One of my favorite features of DuckDB is that you can assign a relation object to a variable, and refer to that variable as if it were a SQL table in other queries. For example, let's assign the output of the 4 concatenated files to a variable called all_files
:
all_files = duckdb.sql("""
SELECT *
FROM 'data/yellow_tripdata*.csv'
""")
Now, we can call all_files
in a new query as if it were a SQL table. Let's aggregate the data by month and count the number of rows:
duckdb.sql("""
SELECT
datetrunc('month', tpep_pickup_datetime) as month,
count(*) as n_rows
FROM all_files
GROUP BY 1
""")
returns:

This is an amazing feature that lets you break a large query down into smaller parts.
Interoperability with Pandas
DuckDB is great for processing large amounts of data. But if you ever need to create data visualizations, you'll need to convert your DuckDB data into a Python-based dataframe like Pandas. Luckily, this is very easy to do.
Let's say we want to plot the average tip amount by day of week. First, we can crunch the data with DuckDB:
tips_by_day_of_week = duckdb.sql("""
SELECT
dayname(tpep_pickup_datetime) as day_name,
avg(tip_amount) as avg_tip_amount
FROM all_files
WHERE tpep_pickup_datetime >= timestamp '2016-01-01'
GROUP BY 1,2
ORDER BY 1
""")
Then we can convert this into a Pandas DataFrame:
tips_by_day_of_week_df = tips_by_day_of_week.df()

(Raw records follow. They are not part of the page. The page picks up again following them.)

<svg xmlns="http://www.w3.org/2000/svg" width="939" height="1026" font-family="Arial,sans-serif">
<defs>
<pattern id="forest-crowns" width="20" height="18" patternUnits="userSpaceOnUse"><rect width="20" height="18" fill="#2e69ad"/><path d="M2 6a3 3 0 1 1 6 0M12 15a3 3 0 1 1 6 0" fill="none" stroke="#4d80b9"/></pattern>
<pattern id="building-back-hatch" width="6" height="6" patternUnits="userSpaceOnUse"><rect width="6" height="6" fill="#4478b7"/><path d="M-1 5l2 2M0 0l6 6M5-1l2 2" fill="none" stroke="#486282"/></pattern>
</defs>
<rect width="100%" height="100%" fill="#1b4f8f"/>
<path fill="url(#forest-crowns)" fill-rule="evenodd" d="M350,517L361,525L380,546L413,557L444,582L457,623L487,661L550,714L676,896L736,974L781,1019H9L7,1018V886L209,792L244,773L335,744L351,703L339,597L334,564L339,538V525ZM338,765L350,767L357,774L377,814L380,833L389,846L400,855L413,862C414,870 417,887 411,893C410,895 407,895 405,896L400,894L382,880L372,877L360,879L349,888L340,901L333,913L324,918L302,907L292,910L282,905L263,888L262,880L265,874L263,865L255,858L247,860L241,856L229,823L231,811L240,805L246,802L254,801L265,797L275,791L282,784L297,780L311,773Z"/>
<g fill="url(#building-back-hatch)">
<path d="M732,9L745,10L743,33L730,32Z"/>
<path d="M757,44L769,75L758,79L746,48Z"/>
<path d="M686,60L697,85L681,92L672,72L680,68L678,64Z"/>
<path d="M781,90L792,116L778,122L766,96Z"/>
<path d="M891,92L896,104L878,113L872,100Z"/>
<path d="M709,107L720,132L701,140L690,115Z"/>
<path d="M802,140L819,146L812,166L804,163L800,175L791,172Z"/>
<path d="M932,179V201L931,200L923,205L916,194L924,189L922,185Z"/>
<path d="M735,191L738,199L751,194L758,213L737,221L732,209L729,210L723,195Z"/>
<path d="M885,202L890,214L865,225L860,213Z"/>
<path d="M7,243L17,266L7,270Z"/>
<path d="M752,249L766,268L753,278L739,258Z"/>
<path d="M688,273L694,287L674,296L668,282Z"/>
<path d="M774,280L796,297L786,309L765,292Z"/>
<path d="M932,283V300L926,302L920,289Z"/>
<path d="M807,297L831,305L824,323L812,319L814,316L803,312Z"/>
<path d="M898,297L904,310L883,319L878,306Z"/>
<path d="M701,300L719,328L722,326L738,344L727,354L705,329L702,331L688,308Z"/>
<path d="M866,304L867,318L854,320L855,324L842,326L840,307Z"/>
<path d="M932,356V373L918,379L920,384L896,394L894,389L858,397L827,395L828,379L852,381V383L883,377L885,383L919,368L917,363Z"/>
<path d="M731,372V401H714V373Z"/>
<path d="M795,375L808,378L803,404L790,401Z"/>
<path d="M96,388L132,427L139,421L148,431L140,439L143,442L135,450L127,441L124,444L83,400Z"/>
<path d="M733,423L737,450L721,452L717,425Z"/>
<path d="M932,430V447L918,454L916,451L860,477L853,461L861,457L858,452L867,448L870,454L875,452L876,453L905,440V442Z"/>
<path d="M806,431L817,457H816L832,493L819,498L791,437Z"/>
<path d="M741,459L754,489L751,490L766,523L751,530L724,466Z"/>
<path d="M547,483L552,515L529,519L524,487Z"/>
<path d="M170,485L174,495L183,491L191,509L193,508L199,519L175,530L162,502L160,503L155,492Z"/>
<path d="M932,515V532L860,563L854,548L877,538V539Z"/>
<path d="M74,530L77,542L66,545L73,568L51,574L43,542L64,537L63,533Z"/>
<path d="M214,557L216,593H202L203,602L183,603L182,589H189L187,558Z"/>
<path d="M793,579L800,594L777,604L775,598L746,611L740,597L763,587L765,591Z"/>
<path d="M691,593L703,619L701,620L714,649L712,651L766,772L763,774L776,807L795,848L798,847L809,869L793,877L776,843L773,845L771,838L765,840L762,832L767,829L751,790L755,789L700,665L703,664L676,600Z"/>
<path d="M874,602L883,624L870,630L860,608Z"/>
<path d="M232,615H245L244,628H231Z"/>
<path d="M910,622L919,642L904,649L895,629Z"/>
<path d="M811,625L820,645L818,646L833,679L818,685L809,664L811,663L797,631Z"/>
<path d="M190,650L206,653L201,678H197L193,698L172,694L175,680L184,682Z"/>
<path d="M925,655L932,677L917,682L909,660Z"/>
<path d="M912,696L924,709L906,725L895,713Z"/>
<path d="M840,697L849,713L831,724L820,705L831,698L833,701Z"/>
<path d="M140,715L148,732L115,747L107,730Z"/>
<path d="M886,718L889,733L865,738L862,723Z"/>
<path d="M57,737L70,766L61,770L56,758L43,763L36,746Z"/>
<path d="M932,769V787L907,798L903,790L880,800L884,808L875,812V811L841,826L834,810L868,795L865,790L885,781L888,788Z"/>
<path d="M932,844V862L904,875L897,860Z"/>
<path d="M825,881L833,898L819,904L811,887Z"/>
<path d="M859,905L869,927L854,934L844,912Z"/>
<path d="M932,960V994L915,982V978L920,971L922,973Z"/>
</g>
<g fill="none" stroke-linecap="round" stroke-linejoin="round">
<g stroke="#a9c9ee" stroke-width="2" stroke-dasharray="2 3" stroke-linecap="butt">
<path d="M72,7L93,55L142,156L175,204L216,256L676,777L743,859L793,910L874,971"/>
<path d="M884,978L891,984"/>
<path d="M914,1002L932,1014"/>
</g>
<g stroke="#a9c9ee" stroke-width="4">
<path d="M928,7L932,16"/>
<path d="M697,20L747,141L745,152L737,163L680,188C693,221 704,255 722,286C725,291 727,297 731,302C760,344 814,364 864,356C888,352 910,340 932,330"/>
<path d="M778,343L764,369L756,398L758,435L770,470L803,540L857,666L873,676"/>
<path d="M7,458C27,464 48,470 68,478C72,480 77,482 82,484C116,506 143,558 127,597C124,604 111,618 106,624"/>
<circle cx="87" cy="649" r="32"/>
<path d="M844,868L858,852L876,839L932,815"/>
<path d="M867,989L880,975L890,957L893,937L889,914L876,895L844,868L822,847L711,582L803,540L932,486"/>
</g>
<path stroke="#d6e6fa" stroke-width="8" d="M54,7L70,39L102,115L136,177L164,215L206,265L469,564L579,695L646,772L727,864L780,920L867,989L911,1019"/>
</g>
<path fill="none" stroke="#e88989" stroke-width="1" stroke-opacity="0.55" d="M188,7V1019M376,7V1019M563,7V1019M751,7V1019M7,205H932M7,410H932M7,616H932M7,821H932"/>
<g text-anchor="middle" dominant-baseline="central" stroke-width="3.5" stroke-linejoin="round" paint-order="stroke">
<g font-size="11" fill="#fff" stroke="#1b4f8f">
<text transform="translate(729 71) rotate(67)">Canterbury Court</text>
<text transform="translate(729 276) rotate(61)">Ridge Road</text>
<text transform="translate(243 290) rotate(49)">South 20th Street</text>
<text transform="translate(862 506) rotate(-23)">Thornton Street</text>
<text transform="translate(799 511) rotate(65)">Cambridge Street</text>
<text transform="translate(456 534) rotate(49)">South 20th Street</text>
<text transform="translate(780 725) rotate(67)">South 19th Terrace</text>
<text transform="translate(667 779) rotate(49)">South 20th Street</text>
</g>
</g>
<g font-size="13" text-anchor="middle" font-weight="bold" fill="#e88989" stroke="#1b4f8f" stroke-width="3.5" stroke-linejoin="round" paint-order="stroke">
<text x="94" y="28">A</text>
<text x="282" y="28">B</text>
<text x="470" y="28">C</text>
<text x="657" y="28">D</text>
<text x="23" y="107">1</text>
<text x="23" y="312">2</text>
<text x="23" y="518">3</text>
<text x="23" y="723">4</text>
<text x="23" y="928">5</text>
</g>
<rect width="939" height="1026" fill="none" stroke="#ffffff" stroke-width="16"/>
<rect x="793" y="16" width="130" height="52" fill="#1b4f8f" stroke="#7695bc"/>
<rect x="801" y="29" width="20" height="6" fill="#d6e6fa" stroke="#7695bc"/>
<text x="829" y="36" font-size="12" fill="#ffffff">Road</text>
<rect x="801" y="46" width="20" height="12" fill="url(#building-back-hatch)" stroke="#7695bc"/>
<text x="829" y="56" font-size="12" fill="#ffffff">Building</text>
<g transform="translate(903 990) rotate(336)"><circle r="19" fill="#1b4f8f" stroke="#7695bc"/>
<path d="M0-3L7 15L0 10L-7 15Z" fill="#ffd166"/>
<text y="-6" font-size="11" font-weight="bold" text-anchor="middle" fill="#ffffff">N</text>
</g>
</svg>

Now, we can use this Pandas DataFrame to build a Seaborn barplot:
import seaborn as sns
import matplotlib.pyplot as plt
sns.barplot(
x='day_name',
y='avg_tip_amount',
hue='avg_tip_amount',
data=weekly_amounts_df,
).legend_.remove()
plt.xticks(rotation=90)
plt.ylabel('avg tip amount (USD)')
plt.xlabel('day of week')

This is great! Pairing DuckDB with Python libraries like Pandas and Polars allows for streamlined end-to-end data analysis. You can leverage DuckDB for efficient data transformation and cleaning using SQL, and then use Pandas or Polars for downstream analysis or machine learning modeling.
Benefits of DuckDB
In conclusion, I believe that DuckDB is a powerful embedded database that can 10X the efficiency of a data pipeline. Here are the benefits that stand out most to me:
- Great for SQL enthusiasts (and ChatGPT users). DuckDB's SQL syntax closely resembles PostgreSQL's syntax, which is widely adopted in the developer community. Given PostgreSQL's extensive documentation, ChatGPT is more likely to excel at working with DuckDB compared to newer Python libraries.
- Very lightweight. DuckDB has a very small footprint because it has no external dependencies. DuckDB is also extremely easy to set up. If you're using DuckDB in a Python environment, you simply need to pip install
duckdb
and you're good to go! - Interoperable with Pandas and Polars. The beauty of DuckDB is that it can do the heavy lifting of data processing using SQL and can easily be converted to a Pandas or Polars dataframe for further analysis or visualization.
For me, DuckDB has been a game-changer: it’s lightweight, fast, and flexible enough to fit into almost any data workflow. It reminds me that sometimes the best tools aren’t the flashiest — they’re the ones that are easy to use and can work with your existing workflow. If you haven’t tried it yet, I highly recommend checking it out – let me know how it is. 😊 In my humble opinion, DuckDB is not a fad - she's here to stay!!